3. Sur les demandes accessoires
Partie ayant succombé, les époux [S] seront solidairement condamnés à payer les dépens de l’instance en application de l’article 696 du code de procédure civile.
Partie tenue aux dépens, les époux [S] seront solidairement tenus de verser à la société Volkswagen une indemnité au titre des frais irrépétibles qu’il est équitable de fixer à la somme de 1 500 euros, en application de l’article 700 du code de procédure civile.

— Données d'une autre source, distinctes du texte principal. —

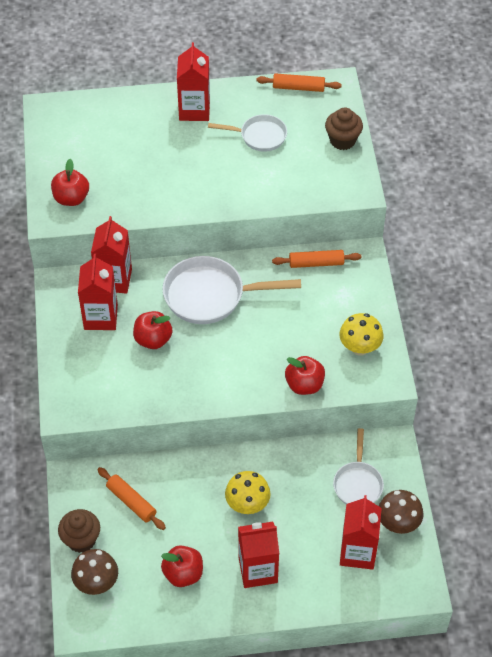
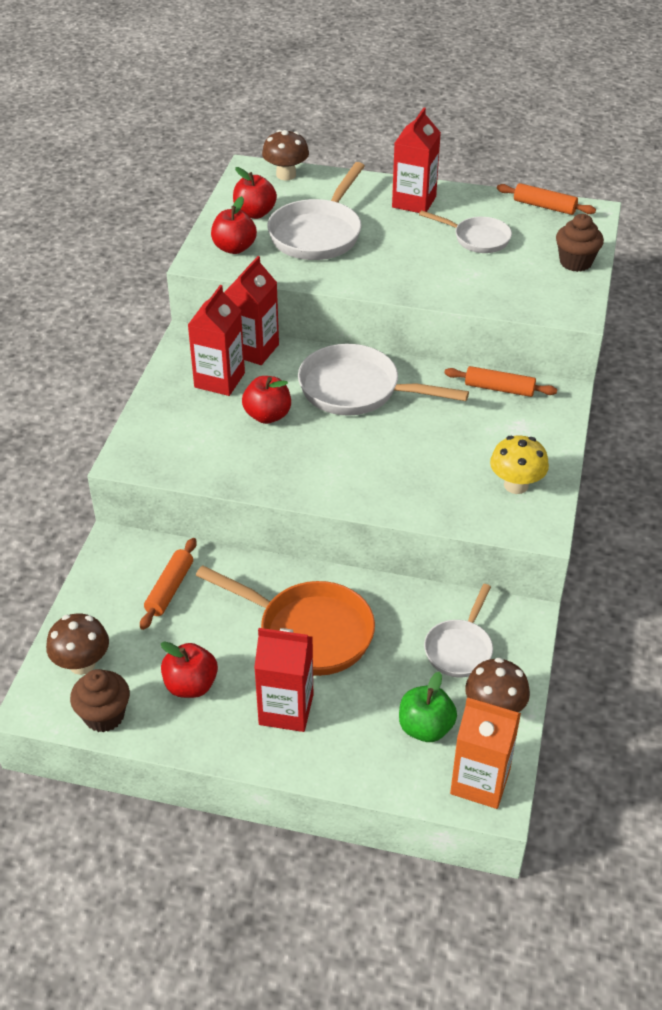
camera: 20 degrees right, 10 degrees down
(77, 107) = (286, 175): none -> brown mushroom
(81, 540) = (90, 612): brown cupcake -> brown cupcake (104, 716)
(131, 502) = (170, 589): orange rolling pin -> orange rolling pin turned 45 degrees clockwise
(132, 165) = (318, 234): none -> white pan
(247, 504) = (308, 632): yellow mushroom -> orange pan
(304, 385) = (428, 506): red apple -> red apple (255, 213)
(357, 552) = (425, 728): red carton -> green apple
(408, 579) = (480, 782): none -> orange carton

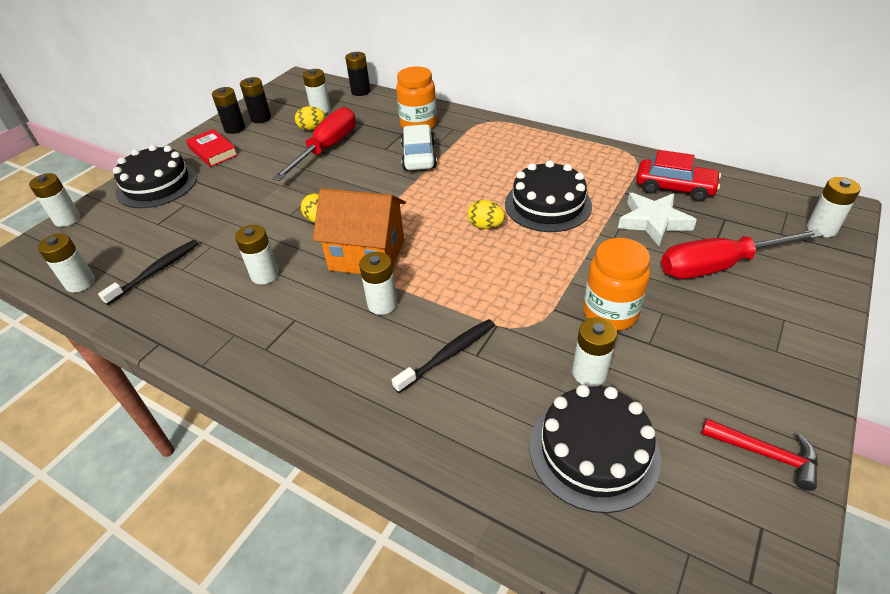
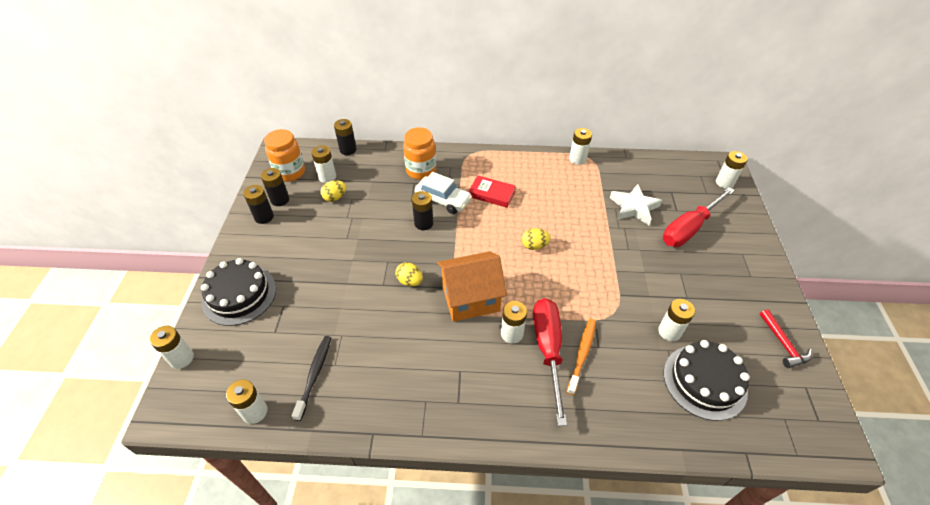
camera: 30 degrees left, 5 degrees up
(213, 152) = (264, 246): red book -> red book (491, 194)
(265, 275) = (407, 344): white battery -> white battery (577, 159)
(327, 148) = (364, 214): red screwdriver -> red screwdriver (548, 350)
(379, 172) = (424, 223): none -> black battery
(419, 156) = (443, 200): white car -> white car turned 150 degrees clockwise
(448, 355) = (582, 354): black toothbrush -> orange toothbrush
(548, 205) = (562, 215): black cake -> none
(610, 313) = (653, 285): orange jar -> orange jar (290, 173)
(674, 188) = (629, 176): red car -> none
(765, 454) = (783, 344): red hammer -> red hammer turned 75 degrees clockwise

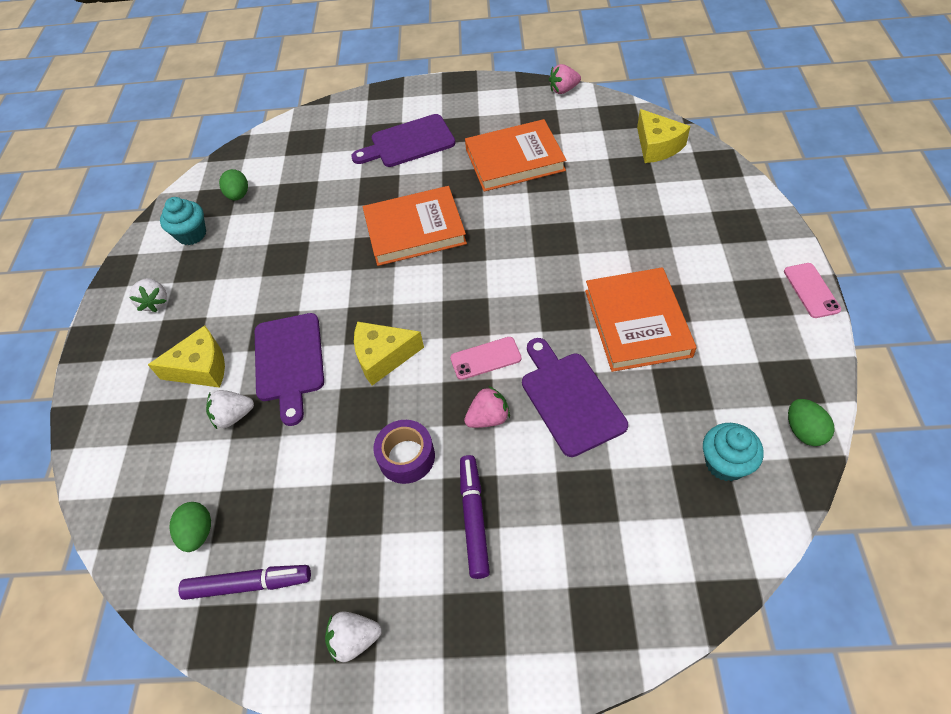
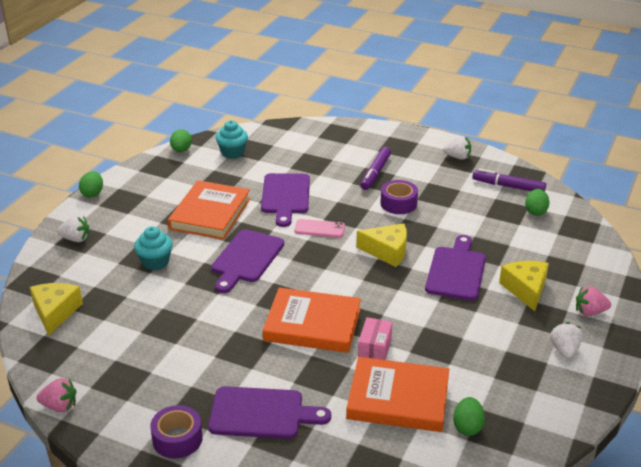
camera: 160 degrees left, 20 degrees down
(192, 234) = (525, 402): turquoise cupcake -> turquoise cupcake (155, 262)
(201, 367) = (525, 289): yellow cheese -> yellow cheese turned 75 degrees clockwise
(233, 416) = (505, 255): white strawberry -> white strawberry (76, 239)
(342, 229) = (374, 349): none -> pink box
(457, 105) = (177, 439): none -> purple tape
(488, 418) = (339, 203): pink strawberry -> pink strawberry (590, 312)
(514, 160) = (180, 351): orange book -> orange book (398, 399)
(537, 276) = (246, 258): none -> purple cutting board
(811, 290) = (92, 193): pink phone -> green egg

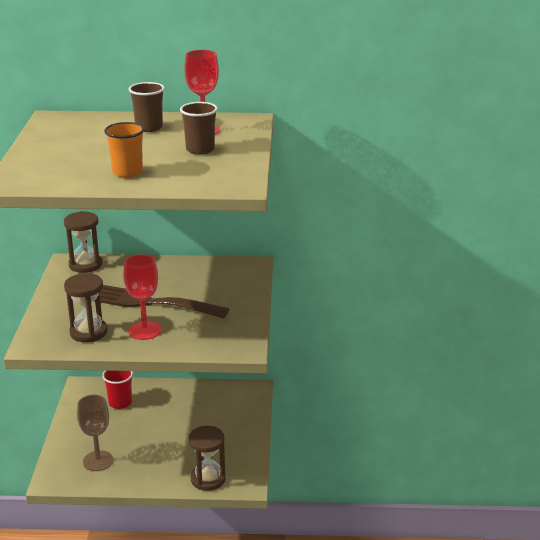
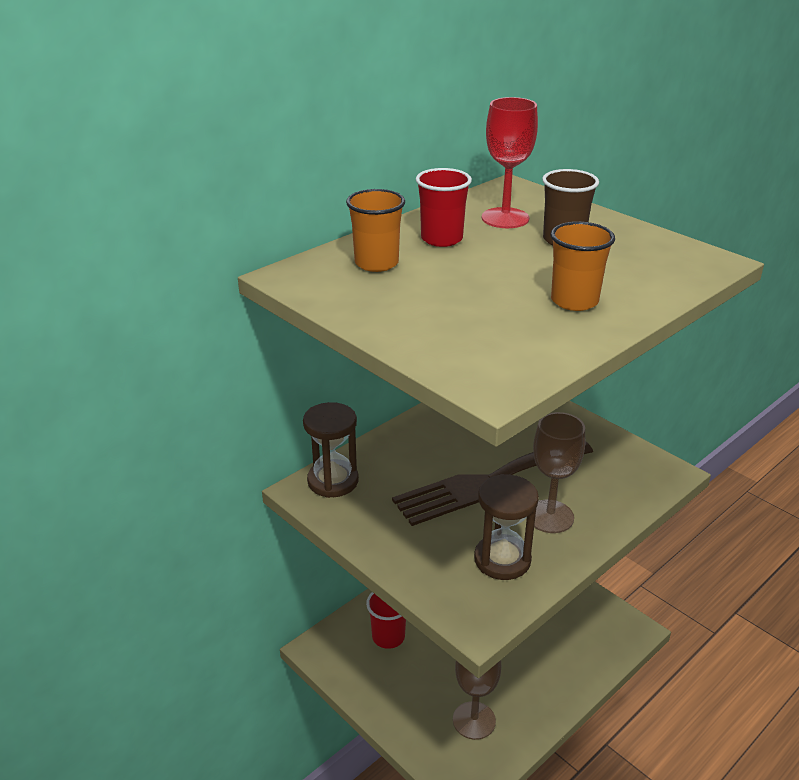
camera: 45 degrees left, 5 degrees up
(95, 126) = (376, 263): none -> orange cup
(144, 330) = (550, 516): red goblet -> brown goblet
(149, 127) = (441, 239): brown cup -> red cup
(208, 479) = (597, 652): brown hourglass -> none

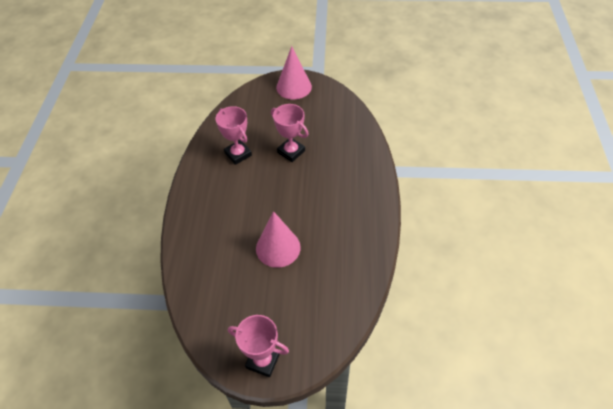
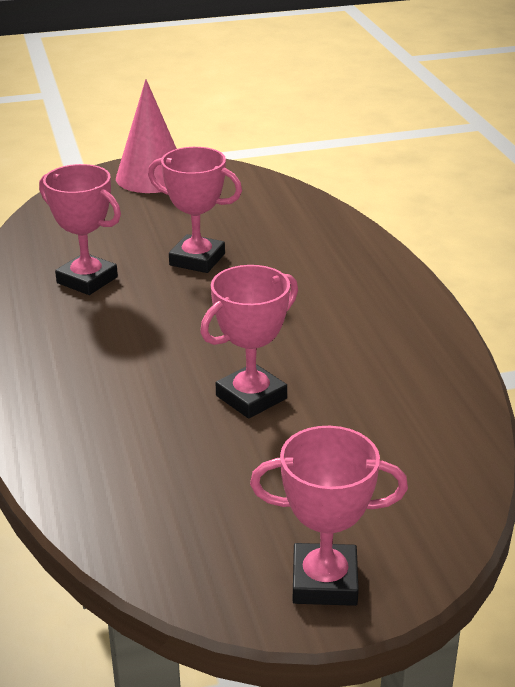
camera: 20 degrees left, 20 degrees down
(278, 248) = (251, 397): pink cone -> pink trophy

Enfin, les décisions de première instance étant assorties de l’exécution provisoire de droit depuis le 1er janvier 2020 en vertu de l’article 514 du code de procédure civile, la demande tendant à dire n’y avoir lieu à l’écarter est inutile et sera en tant que telle, rejetée.
PAR CES MOTIFS
Le tribunal,
Prononce la résolution judiciaire du contrat de crédit affecté conclu le 7 juin 2022 par Mme [U] [P] épouse [S] et M. [J] [S] auprès de la société de droit étranger Volkswagen Bank GMBH ;
Condamne solidairement Mme [U] [P] épouse [S] et M. [J] [S] à verser à la société de droit étranger Volkswagen Bank GMBH la somme de 83 304,87 euros assortie des intérêts au taux légal à compter de la date du présent jugement
Ordonne la restitution du véhicule Audi RS3 immatriculé [Immatriculation 1] par Mme [U] [P] épouse [S] et M. [J] [S] à la société de droit étranger Volkswagen Bank GMBH dans le délai d’un mois écoulé à compter de la signification du présent jugement ;
Rejette les demandes d’astreinte et d’appréhension du véhicule sollicitées par la société de droit étranger Volkswagen Bank GMBH ;
Condamne solidairement Mme [U] [P] épouse [S] et M. [J] [S] aux entiers dépens ;
Condamne solidairement Mme [U] [P] épouse [S] et M. [J] [S] à verser à la société de droit étranger Volkswagen Bank GMBH la somme de 1 500 euros au titre de l’article 700 du code de procédure civile ;
Rejette les autres demandes.
signé par Aglaé PAPIN, Magistrat et par Marlène NOUGUE, Greffier, présent lors du prononcé.